» **MATERIALS PROVIDED**
• • • • • • •

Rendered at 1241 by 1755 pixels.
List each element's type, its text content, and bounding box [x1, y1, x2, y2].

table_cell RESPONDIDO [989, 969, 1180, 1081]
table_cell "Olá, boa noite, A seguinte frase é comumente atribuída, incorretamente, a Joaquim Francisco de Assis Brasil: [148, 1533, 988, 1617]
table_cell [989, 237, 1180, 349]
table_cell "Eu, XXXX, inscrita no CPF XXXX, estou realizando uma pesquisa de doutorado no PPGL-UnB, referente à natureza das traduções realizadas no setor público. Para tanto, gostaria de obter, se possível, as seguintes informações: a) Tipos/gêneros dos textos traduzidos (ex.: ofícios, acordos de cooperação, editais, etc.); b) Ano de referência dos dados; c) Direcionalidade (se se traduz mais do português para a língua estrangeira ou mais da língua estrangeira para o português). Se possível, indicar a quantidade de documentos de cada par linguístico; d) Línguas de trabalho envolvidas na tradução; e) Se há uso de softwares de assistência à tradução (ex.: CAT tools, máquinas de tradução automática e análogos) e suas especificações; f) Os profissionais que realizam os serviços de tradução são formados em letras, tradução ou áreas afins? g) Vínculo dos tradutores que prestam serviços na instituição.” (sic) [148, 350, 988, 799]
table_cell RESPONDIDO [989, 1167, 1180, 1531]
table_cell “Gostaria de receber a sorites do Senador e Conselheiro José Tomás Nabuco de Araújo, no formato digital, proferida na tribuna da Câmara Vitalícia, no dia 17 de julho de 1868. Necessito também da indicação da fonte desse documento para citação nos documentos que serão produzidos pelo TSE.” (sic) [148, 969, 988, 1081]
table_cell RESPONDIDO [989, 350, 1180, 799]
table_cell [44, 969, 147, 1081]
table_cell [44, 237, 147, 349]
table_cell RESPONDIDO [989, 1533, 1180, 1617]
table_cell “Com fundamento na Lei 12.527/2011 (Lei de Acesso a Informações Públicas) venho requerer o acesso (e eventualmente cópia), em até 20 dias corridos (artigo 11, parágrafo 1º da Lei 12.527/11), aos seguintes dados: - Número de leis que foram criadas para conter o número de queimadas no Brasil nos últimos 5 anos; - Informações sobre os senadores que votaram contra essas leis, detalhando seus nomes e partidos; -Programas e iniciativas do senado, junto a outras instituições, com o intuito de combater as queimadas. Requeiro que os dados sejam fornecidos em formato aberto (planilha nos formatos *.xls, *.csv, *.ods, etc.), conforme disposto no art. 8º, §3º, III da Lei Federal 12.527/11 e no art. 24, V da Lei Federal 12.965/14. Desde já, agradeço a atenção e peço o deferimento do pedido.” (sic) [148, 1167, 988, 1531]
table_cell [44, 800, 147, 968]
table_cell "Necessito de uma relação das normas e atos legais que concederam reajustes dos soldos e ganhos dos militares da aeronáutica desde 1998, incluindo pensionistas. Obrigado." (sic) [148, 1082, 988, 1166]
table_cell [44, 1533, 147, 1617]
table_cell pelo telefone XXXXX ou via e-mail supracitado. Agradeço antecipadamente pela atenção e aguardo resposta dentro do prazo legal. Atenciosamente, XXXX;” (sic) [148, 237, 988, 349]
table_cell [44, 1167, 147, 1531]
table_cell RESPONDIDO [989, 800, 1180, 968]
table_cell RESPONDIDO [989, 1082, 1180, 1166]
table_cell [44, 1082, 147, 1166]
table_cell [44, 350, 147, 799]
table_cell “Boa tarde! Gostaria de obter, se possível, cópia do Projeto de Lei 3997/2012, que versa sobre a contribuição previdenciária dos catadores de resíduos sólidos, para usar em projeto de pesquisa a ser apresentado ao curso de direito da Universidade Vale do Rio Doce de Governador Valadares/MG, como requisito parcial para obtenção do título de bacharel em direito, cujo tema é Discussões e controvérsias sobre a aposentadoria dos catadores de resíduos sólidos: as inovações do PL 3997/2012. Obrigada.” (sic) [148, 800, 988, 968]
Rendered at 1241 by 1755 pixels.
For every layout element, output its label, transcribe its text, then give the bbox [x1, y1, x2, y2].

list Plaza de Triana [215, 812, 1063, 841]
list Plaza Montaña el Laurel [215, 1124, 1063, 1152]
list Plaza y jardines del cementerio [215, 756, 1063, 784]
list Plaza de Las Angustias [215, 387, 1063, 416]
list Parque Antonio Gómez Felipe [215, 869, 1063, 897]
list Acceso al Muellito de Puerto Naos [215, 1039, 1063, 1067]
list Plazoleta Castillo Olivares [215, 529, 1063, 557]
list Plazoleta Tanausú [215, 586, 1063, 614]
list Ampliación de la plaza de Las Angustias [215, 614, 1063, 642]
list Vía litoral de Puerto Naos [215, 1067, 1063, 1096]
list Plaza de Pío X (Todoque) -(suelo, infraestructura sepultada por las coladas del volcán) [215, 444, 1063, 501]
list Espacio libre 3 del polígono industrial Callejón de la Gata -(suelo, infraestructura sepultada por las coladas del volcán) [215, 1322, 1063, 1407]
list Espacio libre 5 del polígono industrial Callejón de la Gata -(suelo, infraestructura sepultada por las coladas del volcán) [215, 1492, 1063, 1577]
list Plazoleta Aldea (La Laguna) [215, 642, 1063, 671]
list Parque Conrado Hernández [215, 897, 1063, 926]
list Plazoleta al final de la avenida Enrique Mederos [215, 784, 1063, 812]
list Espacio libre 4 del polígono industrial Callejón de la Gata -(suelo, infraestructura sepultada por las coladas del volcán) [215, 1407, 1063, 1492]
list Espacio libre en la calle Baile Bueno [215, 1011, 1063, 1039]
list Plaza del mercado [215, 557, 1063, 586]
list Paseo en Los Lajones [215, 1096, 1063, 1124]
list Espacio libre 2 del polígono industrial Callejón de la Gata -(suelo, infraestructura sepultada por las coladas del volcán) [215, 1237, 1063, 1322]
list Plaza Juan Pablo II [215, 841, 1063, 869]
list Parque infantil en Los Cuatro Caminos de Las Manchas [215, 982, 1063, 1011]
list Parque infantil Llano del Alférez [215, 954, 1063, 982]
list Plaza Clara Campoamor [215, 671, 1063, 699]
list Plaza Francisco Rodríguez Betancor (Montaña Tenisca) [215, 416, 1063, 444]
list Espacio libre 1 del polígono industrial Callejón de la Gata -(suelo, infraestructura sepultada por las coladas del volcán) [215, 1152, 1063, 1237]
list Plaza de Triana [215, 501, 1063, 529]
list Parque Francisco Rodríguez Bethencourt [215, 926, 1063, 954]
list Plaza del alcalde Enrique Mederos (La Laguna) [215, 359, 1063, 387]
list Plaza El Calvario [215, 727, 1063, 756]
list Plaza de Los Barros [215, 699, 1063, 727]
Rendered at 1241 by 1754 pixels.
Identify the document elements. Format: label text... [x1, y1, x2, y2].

• • • • • • •

» **EXERCISE**
Return, copied in full, every line of the entries above that contains the word "seguintes".

» **EXERCISE RESULT**
table_cell "Eu, XXXX, inscrita no CPF XXXX, estou realizando uma pesquisa de doutorado no PPGL-UnB, referente à natureza das traduções realizadas no setor público. Para tanto, gostaria de obter, se possível, as seguintes informações: a) Tipos/gêneros dos textos traduzidos (ex.: ofícios, acordos de cooperação, editais, etc.); b) Ano de referência dos dados; c) Direcionalidade (se se traduz mais do português para a língua estrangeira ou mais da língua estrangeira para o português). Se possível, indicar a quantidade de documentos de cada par linguístico; d) Línguas de trabalho envolvidas na tradução; e) Se há uso de softwares de assistência à tradução (ex.: CAT tools, máquinas de tradução automática e análogos) e suas especificações; f) Os profissionais que realizam os serviços de tradução são formados em letras, tradução ou áreas afins? g) Vínculo dos tradutores que prestam serviços na instituição.” (sic) [148, 350, 988, 799]
table_cell “Com fundamento na Lei 12.527/2011 (Lei de Acesso a Informações Públicas) venho requerer o acesso (e eventualmente cópia), em até 20 dias corridos (artigo 11, parágrafo 1º da Lei 12.527/11), aos seguintes dados: - Número de leis que foram criadas para conter o número de queimadas no Brasil nos últimos 5 anos; - Informações sobre os senadores que votaram contra essas leis, detalhando seus nomes e partidos; -Programas e iniciativas do senado, junto a outras instituições, com o intuito de combater as queimadas. Requeiro que os dados sejam fornecidos em formato aberto (planilha nos formatos *.xls, *.csv, *.ods, etc.), conforme disposto no art. 8º, §3º, III da Lei Federal 12.527/11 e no art. 24, V da Lei Federal 12.965/14. Desde já, agradeço a atenção e peço o deferimento do pedido.” (sic) [148, 1167, 988, 1531]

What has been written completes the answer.